CONFIGURING the kernel:

  Do not skip this step even if you are only upgrading one minor
  version.  New configuration options are added in each release, and
  odd problems will turn up if the configuration files are not set up
  as expected.  If you want to carry your existing configuration to a
  new version with minimal work, use "make oldconfig", which will
  only ask you for the answers to new questions.

 - Alternate configuration commands are:
        "make config"      Plain text interface.
        "make menuconfig"  Text based color menus, radiolists & dialogs.
        "make xconfig"    X windows (Qt) based configuration tool.

<snip>

COMPILING the kernel:

 - Make sure you have at least gcc 3.2 available.
  For more information, refer to Documentation/Changes.

  Please note that you can still run a.out user programs with this kernel.

 - Do a "make" to create a compressed kernel image. It is also
  possible to do "make install" if you have lilo installed to suit the
  kernel makefiles
, but you may want to check your particular lilo setup first.

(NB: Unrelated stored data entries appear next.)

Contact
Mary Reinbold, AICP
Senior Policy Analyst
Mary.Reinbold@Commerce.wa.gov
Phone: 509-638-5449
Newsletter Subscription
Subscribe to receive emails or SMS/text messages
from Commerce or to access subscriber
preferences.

  To do the actual install you have to be root, but none of the normal
  build should require that. Don't take the name of root in vain.


 - If you configured any of the parts of the kernel as `modules', you
  will also have to do "make modules_install".

<snip>

- Keep a backup kernel handy in case something goes wrong.  This is
  especially true for the development releases, since each new release
  contains new code which has not been debugged.  Make sure you keep a
  backup of the modules corresponding to that kernel, as well.  If you
  are installing a new kernel with the same version number as your
  working kernel, make a backup of your modules directory before you
  do a "make modules_install".
  Alternatively, before compiling, use the kernel config option
  "LOCALVERSION" to append a unique suffix to the regular kernel version.
  LOCALVERSION can be set in the "General Setup" menu.

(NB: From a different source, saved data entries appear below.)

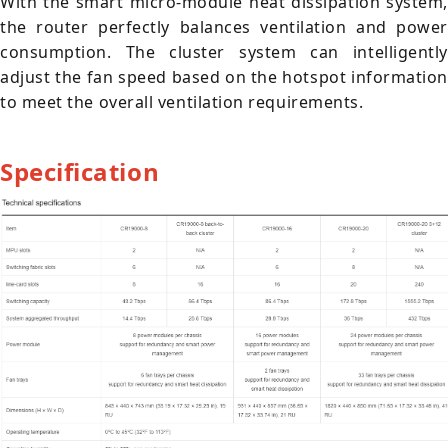
With the smart micro-module heat dissipation system,
the router perfectly balances ventilation and power
consumption. The cluster system can intelligently
adjust the fan speed based on the hotspot information
to meet the overall ventilation requirements.
Specification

 - In order to boot your new kernel, you'll need to copy the kernel
  image (e.g. .../linux/arch/i386/boot/bzImage after compilation)
  to the place where your regular bootable kernel is found.


<snip>

  If you boot Linux from the hard drive, chances are you use LILO which
  uses the kernel image as specified in the file /etc/lilo.conf.  The
  kernel image file is usually /vmlinuz, /boot/vmlinuz, /bzImage or
  /boot/bzImage.  To use the new kernel, save a copy of the old image
  and copy the new image over the old one.  Then, you MUST RERUN LILO
  to update the loading map!!
If you don't, you won't be able to boot
  the new kernel image.

  Reinstalling LILO is usually a matter of running /sbin/lilo.
  You may wish to edit /etc/lilo.conf to specify an entry for your
  old kernel image (say, /vmlinux.old) in case the new one does not
  work.  See the LILO docs for more information.

  After reinstalling LILO, you should be all set.  Shutdown the system,
  reboot, and enjoy!

There is no longer a "make modules" step -- that is done by the "make" command.

I think we read in the paragraph that begins with:
Do NOT use the /usr/src/linux area!
where you destroyed your headers and created your initial problem.

The kernel README file does not mention an initial ramdisk image. Your "geninitrd"
must obviously stand for "generate initrd", which would mean generate initial ramdisk.

If your / filesystem, or the disk controller that your / filesystem mounts on are built
as modules (M) in your kernel, then you will need an initrd. There are a few other esoteric
options where you would need an initrd. If brenainn requires an initrd, then you must issue
"geninitrd" BEFORE you reboot with the new kernel. If you don't, how will the kernel
have an initrd, and how will it boot if it requires an initrd? Either in your case it does
not require an initrd, or you won't boot the new kernel.

I tried to read about PLD and geninitrd at the PLD website, but their page for English
documentation does not load. The FAQ does not seem to have anything related to a
kernel rebuild. The only other English kernel documentation on the site was out of date.

I don't read or think in Polish so can't help further with that issue.